-------- 本文

カタログスペックだけでは分からない事というものが、世の中にはある……要は、使用してみなければ分からない事という事だ。
加熱水蒸気オーブンレンジという、素敵な言葉の響きに釣られて購入したこのMRO-DS7。だが私にはその機能の殆どが無用の長物と化している有様である。
加熱水蒸気というのが何やら分からない方もおられるかもしれないが、要はスチームの事である。熱いスチームを発生させて上手に過熱しておいしい料理を、という触れ込みであった。
だがこのMRO-DS7、正直言って使いこなすのが面倒な事この上ない。以下にその理由を示していこうと思う。

まずスチーム機能。当然であるが、スチームを発生させるための水が必要だ。そのためには、水をこのMRO-DS7の水タンクに補給してやらなくてはならない。これ自体は手間ではあるが左程の苦痛でもない。苦痛には違いないが。何せ私は愚かにも、水を補給するという事自体を考えに入れていなかった。考えてみれば当然極まりない事なのであるが、そこまで考えが至らなかったのだ。
スチーム式アイロンを使っている方ならお分かりと思うが、スチームを発生させるためには水の補給が必要である。そこまでは皆お分かりと思う。問題はそのあとだ。水をタンクに入れたまま放置しておくとどうなるか? 当然濁る。澱む。腐る。自然の理である。
このレビューを書いているのは冬場だ。だから実際に水が腐ったところを見たわけではない。しかしマニュアルにも「スチームの使用後はタンクから水を抜いておいて下さい」との注意書きがあり、この自然の理がここにも通じる事を示している。
何より最も笑うべき事は、このスチーム機能、あってもそんなにありがたくないのである。試しに冷やごはんをスチームで温めてみたが、味は普通のレンジと差がないように思える。舌が肥えているとは言えない程度の私であるが、何がどれだけ違うのか分からない。と言う事はだ、スチームの利点はラップが要らないという事だけになってしまう。そして残念ながら私には、ラップを掛ける手間よりも、スチームを発生させる手間の方が大きいと感じるのだ。
MRO-DS7は加熱水蒸気オーブンレンジであり、その最大の売りは言わずもがなスチームの筈なのだが……私には全く意味がないモノになってしまった。

----------------

課題 1
本文のうち、「カタログスペックだけでは分か」から「の理由を示していこうと思う。」までを、末尾の語句も含めて一字も変えずに返せ。
課題 2
水をタンクに入れたまま放置した結果として、本文が挙げている語をすべて書き出せ。
課題 3
本文のレビューはどの季節に書かれているか。

-------- 提供レコード

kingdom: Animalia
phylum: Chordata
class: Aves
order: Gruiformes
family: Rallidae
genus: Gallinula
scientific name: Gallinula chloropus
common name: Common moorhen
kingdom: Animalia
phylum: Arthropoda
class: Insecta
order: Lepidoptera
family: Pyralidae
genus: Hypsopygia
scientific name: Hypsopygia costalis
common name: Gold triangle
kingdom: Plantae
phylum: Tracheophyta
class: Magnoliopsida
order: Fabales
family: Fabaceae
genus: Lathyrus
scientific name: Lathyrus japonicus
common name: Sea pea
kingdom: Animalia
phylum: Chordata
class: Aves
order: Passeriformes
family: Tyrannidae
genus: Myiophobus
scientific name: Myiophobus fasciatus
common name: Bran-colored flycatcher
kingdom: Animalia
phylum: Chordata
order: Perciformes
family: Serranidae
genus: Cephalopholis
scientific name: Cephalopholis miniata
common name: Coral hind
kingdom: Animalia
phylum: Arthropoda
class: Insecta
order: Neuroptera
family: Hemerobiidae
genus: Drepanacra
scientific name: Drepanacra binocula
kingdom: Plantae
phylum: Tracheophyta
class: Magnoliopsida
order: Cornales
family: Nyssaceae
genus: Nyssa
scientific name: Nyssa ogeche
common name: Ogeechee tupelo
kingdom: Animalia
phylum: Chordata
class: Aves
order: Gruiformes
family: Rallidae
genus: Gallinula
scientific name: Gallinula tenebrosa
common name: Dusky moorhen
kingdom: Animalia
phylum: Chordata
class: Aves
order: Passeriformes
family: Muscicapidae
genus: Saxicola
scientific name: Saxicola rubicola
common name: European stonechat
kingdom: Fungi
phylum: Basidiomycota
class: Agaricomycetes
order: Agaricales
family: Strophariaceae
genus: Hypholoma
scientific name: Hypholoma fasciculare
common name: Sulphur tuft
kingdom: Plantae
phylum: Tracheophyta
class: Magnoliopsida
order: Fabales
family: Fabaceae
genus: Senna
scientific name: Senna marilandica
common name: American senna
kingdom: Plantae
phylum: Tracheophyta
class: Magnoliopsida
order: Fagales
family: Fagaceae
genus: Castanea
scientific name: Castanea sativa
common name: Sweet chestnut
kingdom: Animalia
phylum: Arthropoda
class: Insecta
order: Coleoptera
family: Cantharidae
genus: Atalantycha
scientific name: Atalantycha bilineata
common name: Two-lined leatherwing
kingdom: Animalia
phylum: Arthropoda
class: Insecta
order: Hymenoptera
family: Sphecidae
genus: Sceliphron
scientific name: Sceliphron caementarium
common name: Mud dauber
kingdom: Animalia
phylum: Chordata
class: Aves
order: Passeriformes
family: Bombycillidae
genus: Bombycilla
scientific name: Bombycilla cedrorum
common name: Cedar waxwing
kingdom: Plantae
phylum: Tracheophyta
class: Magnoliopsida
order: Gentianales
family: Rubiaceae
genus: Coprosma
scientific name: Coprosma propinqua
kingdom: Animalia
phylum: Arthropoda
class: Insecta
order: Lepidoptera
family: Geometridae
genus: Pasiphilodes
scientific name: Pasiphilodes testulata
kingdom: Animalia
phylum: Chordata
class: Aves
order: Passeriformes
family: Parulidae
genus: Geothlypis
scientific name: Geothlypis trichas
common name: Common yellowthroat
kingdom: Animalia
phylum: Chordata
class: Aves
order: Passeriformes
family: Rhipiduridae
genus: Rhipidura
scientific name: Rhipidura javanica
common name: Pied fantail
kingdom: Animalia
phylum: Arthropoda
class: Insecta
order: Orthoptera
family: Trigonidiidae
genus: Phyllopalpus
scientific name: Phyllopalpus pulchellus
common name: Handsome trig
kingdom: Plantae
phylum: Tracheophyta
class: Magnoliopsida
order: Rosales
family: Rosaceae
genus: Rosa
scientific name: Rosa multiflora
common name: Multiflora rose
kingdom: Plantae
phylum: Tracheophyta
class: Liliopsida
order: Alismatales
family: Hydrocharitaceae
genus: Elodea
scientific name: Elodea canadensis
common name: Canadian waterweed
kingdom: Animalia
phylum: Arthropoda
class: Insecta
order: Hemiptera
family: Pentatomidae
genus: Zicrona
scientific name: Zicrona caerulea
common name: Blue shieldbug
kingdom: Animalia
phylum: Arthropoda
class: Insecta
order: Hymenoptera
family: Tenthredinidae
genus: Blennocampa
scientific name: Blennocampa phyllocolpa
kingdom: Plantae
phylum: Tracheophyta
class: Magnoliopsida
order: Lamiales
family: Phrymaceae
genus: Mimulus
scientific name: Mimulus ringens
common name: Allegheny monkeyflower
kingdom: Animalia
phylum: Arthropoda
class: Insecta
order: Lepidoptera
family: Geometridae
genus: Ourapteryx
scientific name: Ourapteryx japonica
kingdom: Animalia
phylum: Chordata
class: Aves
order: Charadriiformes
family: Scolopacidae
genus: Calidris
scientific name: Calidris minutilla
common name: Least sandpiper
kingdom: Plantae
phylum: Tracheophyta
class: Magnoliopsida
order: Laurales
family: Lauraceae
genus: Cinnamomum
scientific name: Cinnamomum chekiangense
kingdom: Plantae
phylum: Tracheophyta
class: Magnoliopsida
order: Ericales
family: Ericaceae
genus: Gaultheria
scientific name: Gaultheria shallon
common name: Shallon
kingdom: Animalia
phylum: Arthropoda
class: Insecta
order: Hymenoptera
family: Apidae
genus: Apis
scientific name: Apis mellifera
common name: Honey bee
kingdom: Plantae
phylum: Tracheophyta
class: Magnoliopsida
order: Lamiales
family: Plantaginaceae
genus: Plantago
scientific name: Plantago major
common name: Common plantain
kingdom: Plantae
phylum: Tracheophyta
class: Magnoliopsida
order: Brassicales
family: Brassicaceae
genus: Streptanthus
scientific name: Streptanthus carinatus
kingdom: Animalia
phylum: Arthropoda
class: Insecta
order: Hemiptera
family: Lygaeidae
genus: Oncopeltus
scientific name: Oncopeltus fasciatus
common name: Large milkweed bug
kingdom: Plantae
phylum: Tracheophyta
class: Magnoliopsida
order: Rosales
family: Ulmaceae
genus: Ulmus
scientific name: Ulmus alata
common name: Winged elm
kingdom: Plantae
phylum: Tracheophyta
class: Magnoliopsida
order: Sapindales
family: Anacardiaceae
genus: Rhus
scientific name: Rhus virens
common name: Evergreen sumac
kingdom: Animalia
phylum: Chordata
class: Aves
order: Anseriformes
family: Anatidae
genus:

----------------

正しい出力 1
カタログスペックだけでは分からない事というものが、世の中にはある……要は、使用してみなければ分からない事という事だ。
加熱水蒸気オーブンレンジという、素敵な言葉の響きに釣られて購入したこのMRO-DS7。だが私にはその機能の殆どが無用の長物と化している有様である。
加熱水蒸気というのが何やら分からない方もおられるかもしれないが、要はスチームの事である。熱いスチームを発生させて上手に過熱しておいしい料理を、という触れ込みであった。
だがこのMRO-DS7、正直言って使いこなすのが面倒な事この上ない。以下にその理由を示していこうと思う。

正しい出力 2
濁る、澱む、腐る

正しい出力 3
冬場